##### Text extract #####
A year after they met, they married in the Russian Orthodox Church, and their first son Alexander was born in 1985. He was only a few months old when Volkmann announced that they were moving to Germany; a month after Constantin was born, Volkmann decided to leave his job, and the family were reduced to living in one room in his brother's house until he found work again six months later. When he decided to leave another job, Catherine realised she no longer loved him.

The divorce was, as far as she thought, civilised.

They were legally separated in 1992 and the agreement was that the children would spend holidays with their father. It was after one of these visits, in August 1994, that she received a 21-page letter from her ex-husband refusing to return his sons. He claimed that they felt they were German and wanted to go to school in Germany. 'My whole world crumbled in an instant,' she recalls. 'I started to panic. I was phoning and phoning, and nobody was answering, and I didn't know where they were for weeks.

So my lawyer sent a fax saying Volkmann was in breach of the custody agreement and that we'd have to take legal proceedings if they weren't back when they were supposed to be. And they weren't.'

Why does she think he did it? 'A lot of people do it because of anger,' she says uncomfortably. 'It's a way to pay someone back. You know, "She left me, and she shouldn't have left me." In general, people don't behave like that for clever reasons. If you love your children in a deep, unselfish way, you know that they want their mummy and daddy.'

She kept her sons' rooms as they were for as long as she could. 'As a mother, you can't accept that you won't see your children again. I believed they would come back,' she says.

But the legal proceedings ate up all her money, she lost her job and had to sell her flat, her jewellery and her possessions.

Meanwhile, the children she fought so hard to keep were becoming hostile strangers.

She's reluctant to go into it all now because she has re-established contact with her sons – 'they get very embarrassed' – but when she saw Alexander for the first time and told him, 'I've been trying to see you. I love you,' he called her a liar. 'Papa told me that you could come and see us whenever you wanted and you never did.' On another occasion, when Meyer approached them at school, Alexander said, 'Our [paternal] grandmother told us if we ever see you we should run and scream.' And when she was eventually allowed to visit her sons, it was in a locked room with someone else present.

During her ten-year campaign to get her children back, she met Britain's new ambassador to Germany, Christopher Meyer, then separated from his first wife. 'There was a queue of women outside, all keen to meet the ambassador, but I was completely uninterested,' she recalls. 'The last thing on my mind was men and a relationship. As he says, "This poor mother came to see me and I wanted to help her but there was nothing else I could do, so I married her." That was the silver lining in the very black cloud,' she says, smiling affectionately.

They married a few months after they met, in 1997, because Sir Christopher had been appointed to Washington and had been advised that the strait-laced society there wouldn't accept him arriving with his girlfriend. 'I was a bit shell-shocked, and my father was completely worried about his vulnerable daughter and if I was doing the right thing.

I didn't know Christopher well and I didn't know what an ambassador's wife was supposed to be, but it was very exciting.' From a lonely existence she was catapulted, Cinderella-like, into a glamorous society where every evening took her to another party in another dress.

They had 14,000 people through their house every year. 'Every night, we were going out and meeting people and shaking hands.

We were there for Monica Lewinsky, the elections, the recounts, 9/11 which was indescribably awful, Saddam Hussein – it was an incredible time.'

Naturally, it didn't take long before her custody battle, which had been in the British press, made the newspapers in America. She began to receive letters from other parents in similar situations.
##### Source records #####
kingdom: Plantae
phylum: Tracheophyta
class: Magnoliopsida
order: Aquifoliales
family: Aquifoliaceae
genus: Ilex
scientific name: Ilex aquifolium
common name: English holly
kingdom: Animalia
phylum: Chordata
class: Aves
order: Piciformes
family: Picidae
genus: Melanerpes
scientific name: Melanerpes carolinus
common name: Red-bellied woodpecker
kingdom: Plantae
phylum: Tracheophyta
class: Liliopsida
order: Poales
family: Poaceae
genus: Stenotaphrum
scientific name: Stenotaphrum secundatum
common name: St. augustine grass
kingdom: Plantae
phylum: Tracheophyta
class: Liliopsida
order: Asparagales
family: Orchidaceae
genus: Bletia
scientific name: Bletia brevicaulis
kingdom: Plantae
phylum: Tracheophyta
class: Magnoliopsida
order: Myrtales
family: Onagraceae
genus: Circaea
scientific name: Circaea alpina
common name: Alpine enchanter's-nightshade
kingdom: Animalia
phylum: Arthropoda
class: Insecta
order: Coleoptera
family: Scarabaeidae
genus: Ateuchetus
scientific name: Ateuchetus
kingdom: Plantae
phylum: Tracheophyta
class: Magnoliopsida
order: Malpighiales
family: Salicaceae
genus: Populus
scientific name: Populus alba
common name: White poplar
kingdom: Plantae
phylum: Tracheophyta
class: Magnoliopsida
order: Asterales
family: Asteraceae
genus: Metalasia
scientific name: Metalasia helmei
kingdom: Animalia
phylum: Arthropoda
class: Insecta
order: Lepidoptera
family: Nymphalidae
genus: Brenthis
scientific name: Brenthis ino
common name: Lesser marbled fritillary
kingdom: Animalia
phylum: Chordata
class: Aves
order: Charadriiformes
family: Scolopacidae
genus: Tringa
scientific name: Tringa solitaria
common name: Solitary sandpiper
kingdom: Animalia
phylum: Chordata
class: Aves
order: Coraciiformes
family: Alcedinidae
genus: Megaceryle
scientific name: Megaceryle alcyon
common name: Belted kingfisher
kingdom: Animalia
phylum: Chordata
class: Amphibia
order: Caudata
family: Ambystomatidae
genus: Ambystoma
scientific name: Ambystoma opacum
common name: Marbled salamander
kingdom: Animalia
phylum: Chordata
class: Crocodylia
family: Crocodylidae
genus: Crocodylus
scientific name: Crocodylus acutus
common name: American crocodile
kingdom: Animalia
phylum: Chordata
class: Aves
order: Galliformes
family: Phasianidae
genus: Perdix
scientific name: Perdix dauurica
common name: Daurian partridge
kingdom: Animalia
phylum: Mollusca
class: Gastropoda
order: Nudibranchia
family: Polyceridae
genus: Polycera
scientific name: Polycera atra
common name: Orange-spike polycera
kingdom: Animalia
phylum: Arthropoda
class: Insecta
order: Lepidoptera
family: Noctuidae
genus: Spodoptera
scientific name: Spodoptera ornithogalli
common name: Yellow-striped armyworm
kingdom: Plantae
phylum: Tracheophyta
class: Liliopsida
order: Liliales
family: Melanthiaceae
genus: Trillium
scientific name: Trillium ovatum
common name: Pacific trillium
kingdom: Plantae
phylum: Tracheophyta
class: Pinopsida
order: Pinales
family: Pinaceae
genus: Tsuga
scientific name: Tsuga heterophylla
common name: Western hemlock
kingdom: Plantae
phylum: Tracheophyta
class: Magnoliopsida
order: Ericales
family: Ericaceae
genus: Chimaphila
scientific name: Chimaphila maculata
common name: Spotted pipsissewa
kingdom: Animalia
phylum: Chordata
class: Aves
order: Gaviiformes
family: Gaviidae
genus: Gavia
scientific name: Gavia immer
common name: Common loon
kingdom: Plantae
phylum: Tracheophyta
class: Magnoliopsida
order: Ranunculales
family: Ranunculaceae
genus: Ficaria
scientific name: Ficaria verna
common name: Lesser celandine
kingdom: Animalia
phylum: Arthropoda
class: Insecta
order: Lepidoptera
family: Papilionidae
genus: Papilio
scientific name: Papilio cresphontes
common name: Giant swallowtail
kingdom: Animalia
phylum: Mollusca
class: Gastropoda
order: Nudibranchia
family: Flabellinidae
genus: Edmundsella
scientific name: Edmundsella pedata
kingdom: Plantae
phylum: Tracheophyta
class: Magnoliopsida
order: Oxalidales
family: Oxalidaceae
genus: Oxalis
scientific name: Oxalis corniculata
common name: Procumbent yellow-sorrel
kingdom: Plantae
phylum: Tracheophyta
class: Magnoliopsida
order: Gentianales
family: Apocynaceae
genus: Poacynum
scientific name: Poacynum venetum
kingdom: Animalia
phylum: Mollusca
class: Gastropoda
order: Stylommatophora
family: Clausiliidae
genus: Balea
#####
What to do.
A. In the article about the custody battle, rewrite the passage from "I didn't know Christopher" to "in another dress.", replacing "glamorous" with "dazzling".
B. Return the records word for word, from their first line through the line with "genus: Ambystoma".

Worked solutions.
A.
I didn't know Christopher well and I didn't know what an ambassador's wife was supposed to be, but it was very exciting.' From a lonely existence she was catapulted, Cinderella-like, into a dazzling society where every evening took her to another party in another dress.

B.
kingdom: Plantae
phylum: Tracheophyta
class: Magnoliopsida
order: Aquifoliales
family: Aquifoliaceae
genus: Ilex
scientific name: Ilex aquifolium
common name: English holly
kingdom: Animalia
phylum: Chordata
class: Aves
order: Piciformes
family: Picidae
genus: Melanerpes
scientific name: Melanerpes carolinus
common name: Red-bellied woodpecker
kingdom: Plantae
phylum: Tracheophyta
class: Liliopsida
order: Poales
family: Poaceae
genus: Stenotaphrum
scientific name: Stenotaphrum secundatum
common name: St. augustine grass
kingdom: Plantae
phylum: Tracheophyta
class: Liliopsida
order: Asparagales
family: Orchidaceae
genus: Bletia
scientific name: Bletia brevicaulis
kingdom: Plantae
phylum: Tracheophyta
class: Magnoliopsida
order: Myrtales
family: Onagraceae
genus: Circaea
scientific name: Circaea alpina
common name: Alpine enchanter's-nightshade
kingdom: Animalia
phylum: Arthropoda
class: Insecta
order: Coleoptera
family: Scarabaeidae
genus: Ateuchetus
scientific name: Ateuchetus
kingdom: Plantae
phylum: Tracheophyta
class: Magnoliopsida
order: Malpighiales
family: Salicaceae
genus: Populus
scientific name: Populus alba
common name: White poplar
kingdom: Plantae
phylum: Tracheophyta
class: Magnoliopsida
order: Asterales
family: Asteraceae
genus: Metalasia
scientific name: Metalasia helmei
kingdom: Animalia
phylum: Arthropoda
class: Insecta
order: Lepidoptera
family: Nymphalidae
genus: Brenthis
scientific name: Brenthis ino
common name: Lesser marbled fritillary
kingdom: Animalia
phylum: Chordata
class: Aves
order: Charadriiformes
family: Scolopacidae
genus: Tringa
scientific name: Tringa solitaria
common name: Solitary sandpiper
kingdom: Animalia
phylum: Chordata
class: Aves
order: Coraciiformes
family: Alcedinidae
genus: Megaceryle
scientific name: Megaceryle alcyon
common name: Belted kingfisher
kingdom: Animalia
phylum: Chordata
class: Amphibia
order: Caudata
family: Ambystomatidae
genus: Ambystoma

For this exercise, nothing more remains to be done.